- _Enunciado del ejercicio_: Transcribe sin ningún cambio todas las líneas de los ítems que aparecen a continuación.

- _Extractos de ítems_:
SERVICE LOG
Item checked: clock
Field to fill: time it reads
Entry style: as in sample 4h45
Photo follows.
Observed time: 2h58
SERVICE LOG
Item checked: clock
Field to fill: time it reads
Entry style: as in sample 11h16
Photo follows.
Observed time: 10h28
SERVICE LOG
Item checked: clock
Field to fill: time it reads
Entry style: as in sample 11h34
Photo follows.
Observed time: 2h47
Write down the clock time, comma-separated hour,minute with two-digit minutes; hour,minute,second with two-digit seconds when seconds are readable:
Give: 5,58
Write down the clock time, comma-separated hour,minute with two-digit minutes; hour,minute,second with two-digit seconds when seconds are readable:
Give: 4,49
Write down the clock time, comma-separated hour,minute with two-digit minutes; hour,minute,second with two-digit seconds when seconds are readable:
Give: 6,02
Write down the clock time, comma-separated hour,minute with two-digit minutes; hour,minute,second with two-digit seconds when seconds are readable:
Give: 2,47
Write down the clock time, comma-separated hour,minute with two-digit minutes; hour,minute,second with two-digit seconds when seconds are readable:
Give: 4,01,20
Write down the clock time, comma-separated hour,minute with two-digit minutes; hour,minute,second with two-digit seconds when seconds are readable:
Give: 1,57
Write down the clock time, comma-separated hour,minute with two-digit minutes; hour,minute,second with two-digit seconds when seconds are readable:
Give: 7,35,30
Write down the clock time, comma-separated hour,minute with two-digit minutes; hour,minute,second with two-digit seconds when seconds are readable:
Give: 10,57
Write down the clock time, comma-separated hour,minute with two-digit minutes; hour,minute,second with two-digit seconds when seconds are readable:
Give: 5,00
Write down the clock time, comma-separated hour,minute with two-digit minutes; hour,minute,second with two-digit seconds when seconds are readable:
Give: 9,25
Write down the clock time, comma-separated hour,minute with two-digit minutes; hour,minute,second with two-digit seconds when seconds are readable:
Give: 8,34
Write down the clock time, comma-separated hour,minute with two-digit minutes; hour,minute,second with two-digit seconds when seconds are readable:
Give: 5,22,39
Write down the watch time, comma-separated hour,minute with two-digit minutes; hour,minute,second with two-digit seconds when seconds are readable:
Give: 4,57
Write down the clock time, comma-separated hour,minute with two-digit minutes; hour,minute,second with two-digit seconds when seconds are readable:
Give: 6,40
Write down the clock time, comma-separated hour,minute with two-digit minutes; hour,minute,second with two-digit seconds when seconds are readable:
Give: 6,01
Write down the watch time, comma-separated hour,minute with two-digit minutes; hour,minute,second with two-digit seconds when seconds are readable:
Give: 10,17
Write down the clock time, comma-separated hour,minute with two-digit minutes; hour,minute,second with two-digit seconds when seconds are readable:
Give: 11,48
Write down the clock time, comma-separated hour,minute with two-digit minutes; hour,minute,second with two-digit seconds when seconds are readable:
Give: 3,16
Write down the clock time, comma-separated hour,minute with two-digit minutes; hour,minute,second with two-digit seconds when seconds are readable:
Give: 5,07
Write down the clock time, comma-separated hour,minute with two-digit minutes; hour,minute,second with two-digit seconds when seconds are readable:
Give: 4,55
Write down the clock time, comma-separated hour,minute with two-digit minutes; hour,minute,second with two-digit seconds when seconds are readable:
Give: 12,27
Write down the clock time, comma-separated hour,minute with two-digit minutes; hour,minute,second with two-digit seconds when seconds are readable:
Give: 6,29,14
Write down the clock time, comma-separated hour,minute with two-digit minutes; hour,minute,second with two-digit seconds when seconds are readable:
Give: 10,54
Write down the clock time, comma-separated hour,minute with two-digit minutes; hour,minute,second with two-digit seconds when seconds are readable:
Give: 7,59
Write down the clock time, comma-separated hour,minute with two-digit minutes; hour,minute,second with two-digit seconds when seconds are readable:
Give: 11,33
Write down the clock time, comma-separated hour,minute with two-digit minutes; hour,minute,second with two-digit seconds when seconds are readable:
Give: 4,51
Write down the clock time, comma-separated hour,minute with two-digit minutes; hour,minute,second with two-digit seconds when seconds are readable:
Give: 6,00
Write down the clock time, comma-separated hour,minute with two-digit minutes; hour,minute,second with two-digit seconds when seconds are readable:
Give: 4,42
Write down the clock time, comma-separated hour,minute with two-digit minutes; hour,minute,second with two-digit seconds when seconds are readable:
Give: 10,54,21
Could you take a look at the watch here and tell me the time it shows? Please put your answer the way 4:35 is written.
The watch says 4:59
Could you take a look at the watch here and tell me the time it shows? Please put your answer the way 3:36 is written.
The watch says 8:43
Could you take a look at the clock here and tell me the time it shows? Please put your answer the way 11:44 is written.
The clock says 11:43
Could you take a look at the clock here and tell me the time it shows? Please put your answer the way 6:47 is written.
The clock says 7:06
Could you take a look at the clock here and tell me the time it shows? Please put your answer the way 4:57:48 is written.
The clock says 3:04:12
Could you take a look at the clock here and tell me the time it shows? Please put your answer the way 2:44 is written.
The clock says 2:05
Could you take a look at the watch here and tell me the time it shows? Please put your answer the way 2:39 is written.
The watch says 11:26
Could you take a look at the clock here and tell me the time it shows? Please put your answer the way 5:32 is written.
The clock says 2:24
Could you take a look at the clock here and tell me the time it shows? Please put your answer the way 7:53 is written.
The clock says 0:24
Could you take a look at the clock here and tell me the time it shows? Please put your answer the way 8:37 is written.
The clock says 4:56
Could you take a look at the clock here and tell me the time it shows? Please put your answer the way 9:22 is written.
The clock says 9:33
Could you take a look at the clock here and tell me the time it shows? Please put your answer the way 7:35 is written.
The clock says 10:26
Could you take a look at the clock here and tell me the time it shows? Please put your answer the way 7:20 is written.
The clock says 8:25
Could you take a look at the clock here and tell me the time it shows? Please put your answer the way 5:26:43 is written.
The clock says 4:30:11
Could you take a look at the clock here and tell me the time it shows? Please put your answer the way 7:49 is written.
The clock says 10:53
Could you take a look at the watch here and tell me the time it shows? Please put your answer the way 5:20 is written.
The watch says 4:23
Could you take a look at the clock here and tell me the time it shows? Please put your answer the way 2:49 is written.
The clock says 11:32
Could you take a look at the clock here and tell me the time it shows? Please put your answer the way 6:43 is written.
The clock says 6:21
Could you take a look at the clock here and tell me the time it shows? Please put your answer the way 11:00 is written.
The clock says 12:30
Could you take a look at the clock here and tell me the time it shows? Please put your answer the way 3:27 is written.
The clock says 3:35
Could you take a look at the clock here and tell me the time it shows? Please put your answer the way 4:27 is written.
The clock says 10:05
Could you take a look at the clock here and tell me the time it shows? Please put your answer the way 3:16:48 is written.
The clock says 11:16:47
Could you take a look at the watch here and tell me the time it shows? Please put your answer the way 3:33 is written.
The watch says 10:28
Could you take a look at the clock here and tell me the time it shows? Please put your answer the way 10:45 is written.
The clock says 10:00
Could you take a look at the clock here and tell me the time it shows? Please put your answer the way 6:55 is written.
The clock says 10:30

- _Solución del ejercicio_:
SERVICE LOG
Item checked: clock
Field to fill: time it reads
Entry style: as in sample 4h45
Photo follows.
Observed time: 2h58
SERVICE LOG
Item checked: clock
Field to fill: time it reads
Entry style: as in sample 11h16
Photo follows.
Observed time: 10h28
SERVICE LOG
Item checked: clock
Field to fill: time it reads
Entry style: as in sample 11h34
Photo follows.
Observed time: 2h47
Write down the clock time, comma-separated hour,minute with two-digit minutes; hour,minute,second with two-digit seconds when seconds are readable:
Give: 5,58
Write down the clock time, comma-separated hour,minute with two-digit minutes; hour,minute,second with two-digit seconds when seconds are readable:
Give: 4,49
Write down the clock time, comma-separated hour,minute with two-digit minutes; hour,minute,second with two-digit seconds when seconds are readable:
Give: 6,02
Write down the clock time, comma-separated hour,minute with two-digit minutes; hour,minute,second with two-digit seconds when seconds are readable:
Give: 2,47
Write down the clock time, comma-separated hour,minute with two-digit minutes; hour,minute,second with two-digit seconds when seconds are readable:
Give: 4,01,20
Write down the clock time, comma-separated hour,minute with two-digit minutes; hour,minute,second with two-digit seconds when seconds are readable:
Give: 1,57
Write down the clock time, comma-separated hour,minute with two-digit minutes; hour,minute,second with two-digit seconds when seconds are readable:
Give: 7,35,30
Write down the clock time, comma-separated hour,minute with two-digit minutes; hour,minute,second with two-digit seconds when seconds are readable:
Give: 10,57
Write down the clock time, comma-separated hour,minute with two-digit minutes; hour,minute,second with two-digit seconds when seconds are readable:
Give: 5,00
Write down the clock time, comma-separated hour,minute with two-digit minutes; hour,minute,second with two-digit seconds when seconds are readable:
Give: 9,25
Write down the clock time, comma-separated hour,minute with two-digit minutes; hour,minute,second with two-digit seconds when seconds are readable:
Give: 8,34
Write down the clock time, comma-separated hour,minute with two-digit minutes; hour,minute,second with two-digit seconds when seconds are readable:
Give: 5,22,39
Write down the watch time, comma-separated hour,minute with two-digit minutes; hour,minute,second with two-digit seconds when seconds are readable:
Give: 4,57
Write down the clock time, comma-separated hour,minute with two-digit minutes; hour,minute,second with two-digit seconds when seconds are readable:
Give: 6,40
Write down the clock time, comma-separated hour,minute with two-digit minutes; hour,minute,second with two-digit seconds when seconds are readable:
Give: 6,01
Write down the watch time, comma-separated hour,minute with two-digit minutes; hour,minute,second with two-digit seconds when seconds are readable:
Give: 10,17
Write down the clock time, comma-separated hour,minute with two-digit minutes; hour,minute,second with two-digit seconds when seconds are readable:
Give: 11,48
Write down the clock time, comma-separated hour,minute with two-digit minutes; hour,minute,second with two-digit seconds when seconds are readable:
Give: 3,16
Write down the clock time, comma-separated hour,minute with two-digit minutes; hour,minute,second with two-digit seconds when seconds are readable:
Give: 5,07
Write down the clock time, comma-separated hour,minute with two-digit minutes; hour,minute,second with two-digit seconds when seconds are readable:
Give: 4,55
Write down the clock time, comma-separated hour,minute with two-digit minutes; hour,minute,second with two-digit seconds when seconds are readable:
Give: 12,27
Write down the clock time, comma-separated hour,minute with two-digit minutes; hour,minute,second with two-digit seconds when seconds are readable:
Give: 6,29,14
Write down the clock time, comma-separated hour,minute with two-digit minutes; hour,minute,second with two-digit seconds when seconds are readable:
Give: 10,54
Write down the clock time, comma-separated hour,minute with two-digit minutes; hour,minute,second with two-digit seconds when seconds are readable:
Give: 7,59
Write down the clock time, comma-separated hour,minute with two-digit minutes; hour,minute,second with two-digit seconds when seconds are readable:
Give: 11,33
Write down the clock time, comma-separated hour,minute with two-digit minutes; hour,minute,second with two-digit seconds when seconds are readable:
Give: 4,51
Write down the clock time, comma-separated hour,minute with two-digit minutes; hour,minute,second with two-digit seconds when seconds are readable:
Give: 6,00
Write down the clock time, comma-separated hour,minute with two-digit minutes; hour,minute,second with two-digit seconds when seconds are readable:
Give: 4,42
Write down the clock time, comma-separated hour,minute with two-digit minutes; hour,minute,second with two-digit seconds when seconds are readable:
Give: 10,54,21
Could you take a look at the watch here and tell me the time it shows? Please put your answer the way 4:35 is written.
The watch says 4:59
Could you take a look at the watch here and tell me the time it shows? Please put your answer the way 3:36 is written.
The watch says 8:43
Could you take a look at the clock here and tell me the time it shows? Please put your answer the way 11:44 is written.
The clock says 11:43
Could you take a look at the clock here and tell me the time it shows? Please put your answer the way 6:47 is written.
The clock says 7:06
Could you take a look at the clock here and tell me the time it shows? Please put your answer the way 4:57:48 is written.
The clock says 3:04:12
Could you take a look at the clock here and tell me the time it shows? Please put your answer the way 2:44 is written.
The clock says 2:05
Could you take a look at the watch here and tell me the time it shows? Please put your answer the way 2:39 is written.
The watch says 11:26
Could you take a look at the clock here and tell me the time it shows? Please put your answer the way 5:32 is written.
The clock says 2:24
Could you take a look at the clock here and tell me the time it shows? Please put your answer the way 7:53 is written.
The clock says 0:24
Could you take a look at the clock here and tell me the time it shows? Please put your answer the way 8:37 is written.
The clock says 4:56
Could you take a look at the clock here and tell me the time it shows? Please put your answer the way 9:22 is written.
The clock says 9:33
Could you take a look at the clock here and tell me the time it shows? Please put your answer the way 7:35 is written.
The clock says 10:26
Could you take a look at the clock here and tell me the time it shows? Please put your answer the way 7:20 is written.
The clock says 8:25
Could you take a look at the clock here and tell me the time it shows? Please put your answer the way 5:26:43 is written.
The clock says 4:30:11
Could you take a look at the clock here and tell me the time it shows? Please put your answer the way 7:49 is written.
The clock says 10:53
Could you take a look at the watch here and tell me the time it shows? Please put your answer the way 5:20 is written.
The watch says 4:23
Could you take a look at the clock here and tell me the time it shows? Please put your answer the way 2:49 is written.
The clock says 11:32
Could you take a look at the clock here and tell me the time it shows? Please put your answer the way 6:43 is written.
The clock says 6:21
Could you take a look at the clock here and tell me the time it shows? Please put your answer the way 11:00 is written.
The clock says 12:30
Could you take a look at the clock here and tell me the time it shows? Please put your answer the way 3:27 is written.
The clock says 3:35
Could you take a look at the clock here and tell me the time it shows? Please put your answer the way 4:27 is written.
The clock says 10:05
Could you take a look at the clock here and tell me the time it shows? Please put your answer the way 3:16:48 is written.
The clock says 11:16:47
Could you take a look at the watch here and tell me the time it shows? Please put your answer the way 3:33 is written.
The watch says 10:28
Could you take a look at the clock here and tell me the time it shows? Please put your answer the way 10:45 is written.
The clock says 10:00
Could you take a look at the clock here and tell me the time it shows? Please put your answer the way 6:55 is written.
The clock says 10:30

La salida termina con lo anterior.